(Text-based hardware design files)

• • •

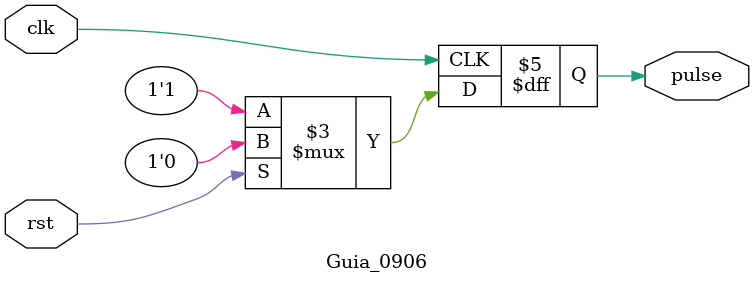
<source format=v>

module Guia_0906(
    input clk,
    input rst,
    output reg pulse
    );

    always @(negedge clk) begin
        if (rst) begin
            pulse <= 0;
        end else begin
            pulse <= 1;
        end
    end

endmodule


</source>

• • •

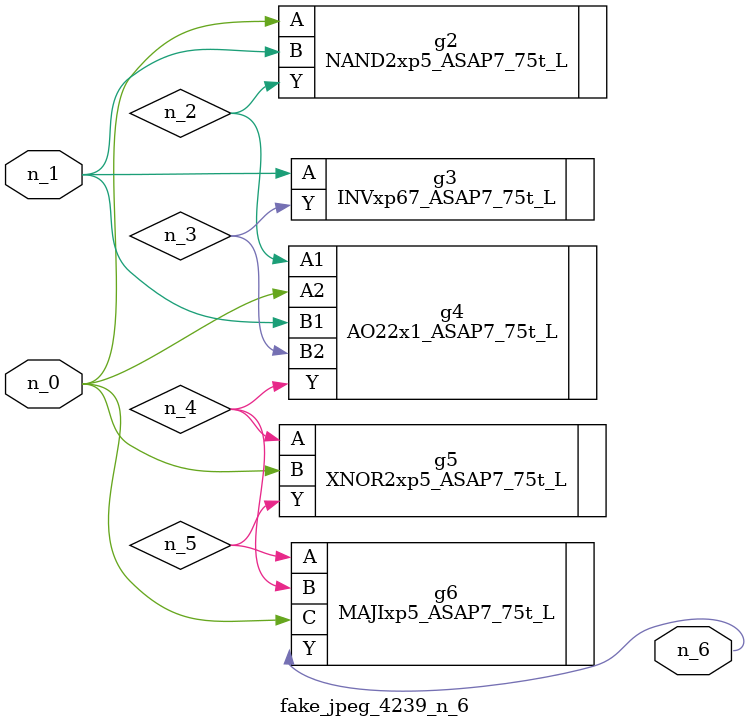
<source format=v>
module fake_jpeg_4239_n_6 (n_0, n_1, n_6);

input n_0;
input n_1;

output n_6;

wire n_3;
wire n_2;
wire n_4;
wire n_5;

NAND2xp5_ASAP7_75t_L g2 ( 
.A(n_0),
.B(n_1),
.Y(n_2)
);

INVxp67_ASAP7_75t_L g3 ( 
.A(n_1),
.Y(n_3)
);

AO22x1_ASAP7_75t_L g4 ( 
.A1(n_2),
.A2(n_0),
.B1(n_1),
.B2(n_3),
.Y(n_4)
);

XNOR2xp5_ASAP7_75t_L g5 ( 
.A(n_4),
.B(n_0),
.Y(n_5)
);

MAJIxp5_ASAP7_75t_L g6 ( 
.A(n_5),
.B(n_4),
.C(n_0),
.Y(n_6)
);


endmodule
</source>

• • •

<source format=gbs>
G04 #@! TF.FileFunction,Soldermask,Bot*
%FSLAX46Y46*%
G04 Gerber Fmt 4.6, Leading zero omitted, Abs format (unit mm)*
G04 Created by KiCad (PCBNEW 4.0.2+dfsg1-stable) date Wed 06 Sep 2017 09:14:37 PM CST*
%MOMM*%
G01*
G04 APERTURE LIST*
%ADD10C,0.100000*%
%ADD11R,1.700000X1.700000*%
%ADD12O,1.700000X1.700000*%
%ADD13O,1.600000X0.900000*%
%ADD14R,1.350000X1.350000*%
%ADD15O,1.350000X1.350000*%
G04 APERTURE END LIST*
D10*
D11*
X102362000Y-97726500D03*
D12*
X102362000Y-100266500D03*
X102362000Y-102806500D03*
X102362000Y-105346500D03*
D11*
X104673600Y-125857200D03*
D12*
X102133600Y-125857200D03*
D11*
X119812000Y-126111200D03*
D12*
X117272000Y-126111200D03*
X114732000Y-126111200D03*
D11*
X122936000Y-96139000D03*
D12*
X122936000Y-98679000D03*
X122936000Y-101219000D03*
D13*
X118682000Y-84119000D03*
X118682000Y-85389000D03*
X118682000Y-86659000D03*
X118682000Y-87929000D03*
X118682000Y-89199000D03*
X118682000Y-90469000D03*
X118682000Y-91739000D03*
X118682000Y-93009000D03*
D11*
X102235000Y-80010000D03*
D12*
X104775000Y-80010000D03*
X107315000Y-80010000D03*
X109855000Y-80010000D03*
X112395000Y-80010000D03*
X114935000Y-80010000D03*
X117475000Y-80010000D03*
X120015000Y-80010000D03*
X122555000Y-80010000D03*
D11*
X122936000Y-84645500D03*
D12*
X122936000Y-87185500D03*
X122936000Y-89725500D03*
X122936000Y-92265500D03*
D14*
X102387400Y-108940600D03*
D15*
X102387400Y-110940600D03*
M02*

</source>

• • •

All lines in the records with the string "LIST" should be copied out.

* _EXERCISE ANSWER_
G04 APERTURE LIST*
G04 APERTURE END LIST*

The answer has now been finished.